A set of new Securities and Exchange Commission rules to help Main Street investors was announced last week. As stated by SEC Chairman Jay Clayton in an open meeting on June 5, these new rules are “designed to enhance the quality and transparency of the financial professional-retail investor relationship.”
Let’s focus on one of them that affects the more than 102 million people who are served by 428,404 financial advisers (technically “registered representatives” or “brokers”) who work for 2,766 “broker-dealers.” That includes firms like Merrill Lynch and UBS, as well as Schwab and Fidelity, to name a few.
It’s called Regulation Best Interest, described in a 771-page SEC release (seesec.gov/rules/final/2019/34-86031.pdf). The length of the release will tell you that this is a complicated topic that took a lot of study and careful consideration by regulators. The review included focus groups and thousands of comment letters from the public and the industry (you can read them here: sec.gov/comments/s7-07-18/s70718.htm).
What’s important about this development, which was a very long time coming, is this: The SEC established a new standard of care for brokers (and dual registrants — these are broker-dealers who are also registered as investment advisers).
The new standard (called Best Interest) is more than the current “suitability” standard, but it is less than a “fiduciary” standard that applies to registered investment advisers.
The new standard applies when a broker is making a recommendation. Let me quote the language of the new rule:
“A broker, dealer, or a natural person who is an associated person of a broker or dealer, when making a recommendation of any securities transaction or investment strategy involving securities (including account recommendations) to a retail customer, shall act in the best interest of the retail customer at the time the recommendation is made, without placing the financial or other interest of the broker, dealer, or natural person who is an associated person of a broker or dealer making the recommendation ahead of the interest of the retail customer.”

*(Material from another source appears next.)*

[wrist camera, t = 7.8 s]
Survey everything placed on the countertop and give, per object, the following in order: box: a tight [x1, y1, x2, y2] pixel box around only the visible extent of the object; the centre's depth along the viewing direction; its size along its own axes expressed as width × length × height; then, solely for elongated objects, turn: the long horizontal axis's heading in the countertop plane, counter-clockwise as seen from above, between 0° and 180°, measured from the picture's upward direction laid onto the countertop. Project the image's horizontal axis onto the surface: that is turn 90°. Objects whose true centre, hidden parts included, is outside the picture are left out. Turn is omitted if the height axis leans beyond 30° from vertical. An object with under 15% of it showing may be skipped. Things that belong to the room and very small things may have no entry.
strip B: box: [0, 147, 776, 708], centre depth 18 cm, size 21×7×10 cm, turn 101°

What’s the bottom line? Your broker will be giving you more information about the services he or she provides, along with a new disclosure to clarify not only the services, but also the standard of care that applies to those services.

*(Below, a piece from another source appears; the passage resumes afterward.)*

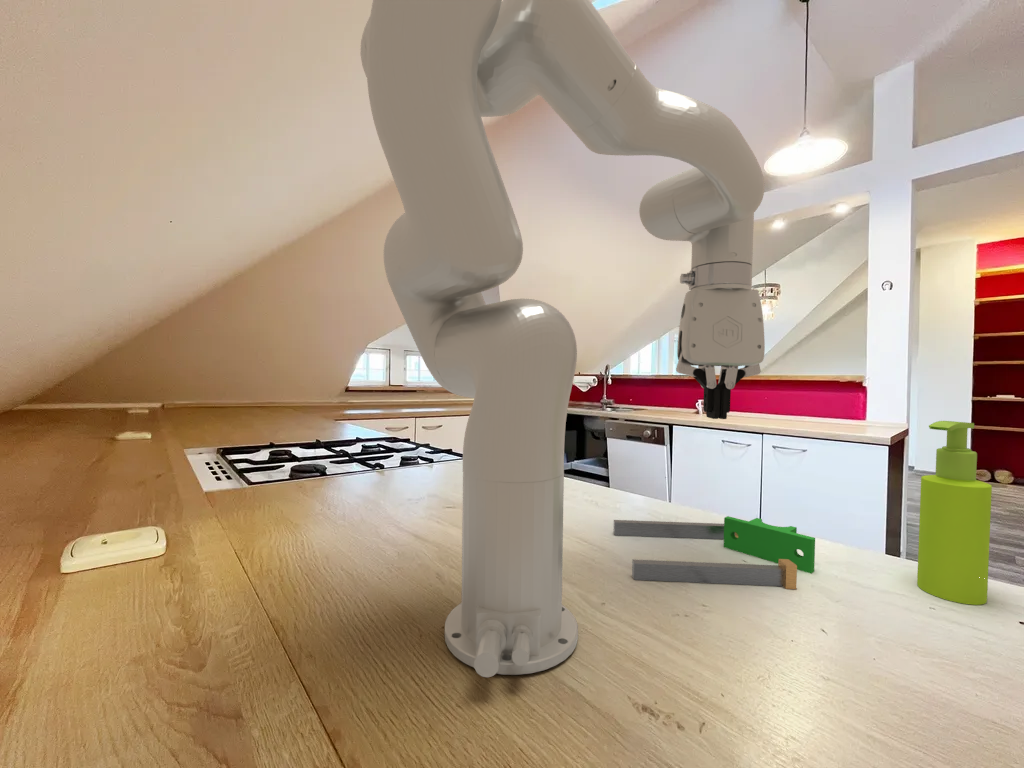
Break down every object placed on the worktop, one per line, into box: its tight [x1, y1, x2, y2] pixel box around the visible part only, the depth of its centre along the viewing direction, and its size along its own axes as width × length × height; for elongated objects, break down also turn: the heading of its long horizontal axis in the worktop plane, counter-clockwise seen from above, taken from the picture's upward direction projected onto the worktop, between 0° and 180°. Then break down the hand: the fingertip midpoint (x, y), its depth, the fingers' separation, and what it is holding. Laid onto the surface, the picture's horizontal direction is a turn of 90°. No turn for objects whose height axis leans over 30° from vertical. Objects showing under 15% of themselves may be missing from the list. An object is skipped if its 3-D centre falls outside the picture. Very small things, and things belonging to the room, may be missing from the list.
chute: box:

How will brokers satisfy this new standard of care? There are four new obligations: disclosure, care, conflict of interest, and compliance. The conflict-of-interest standard is most important from my perspective.
According to an SEC summary, that obligation is designed to:
“Mitigate conflicts that create an incentive for the firm’s financial professionals to place their interest or the interests of the firm ahead of the retail customer’s interest.

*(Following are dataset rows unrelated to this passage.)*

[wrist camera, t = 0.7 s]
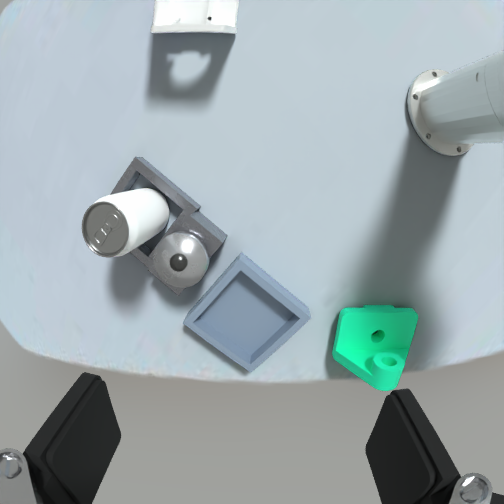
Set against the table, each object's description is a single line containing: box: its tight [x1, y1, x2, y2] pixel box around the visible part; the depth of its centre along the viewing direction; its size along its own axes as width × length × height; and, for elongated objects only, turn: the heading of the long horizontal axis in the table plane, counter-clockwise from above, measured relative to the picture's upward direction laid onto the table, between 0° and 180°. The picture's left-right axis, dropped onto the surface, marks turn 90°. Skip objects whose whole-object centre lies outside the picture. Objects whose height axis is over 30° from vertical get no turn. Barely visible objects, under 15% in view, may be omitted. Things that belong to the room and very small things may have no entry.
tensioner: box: [110, 157, 227, 296], centre depth 36 cm, size 10×16×6 cm, turn 49°
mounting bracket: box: [151, 0, 239, 34], centre depth 27 cm, size 12×6×11 cm, turn 82°
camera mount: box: [332, 305, 418, 391], centre depth 37 cm, size 12×8×10 cm, turn 88°
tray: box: [183, 252, 311, 372], centre depth 40 cm, size 12×12×3 cm
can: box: [82, 188, 169, 257], centre depth 33 cm, size 6×6×12 cm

“Prevent material limitations on offerings, such as a limited product menu or offering only proprietary products, from causing the firm or its financial professional to place his or her interest or the interests of the firm ahead of the retail customer’s interest;
“Eliminate sales contests, sales quotas, bonuses, and non-cash compensation that are based on the sale of specific securities or specific types of securities within a limited period of time.”
This is definitely a move in the right direction. We’ll start seeing changes a year from now (June 30, 2020), when the new standard goes into effect.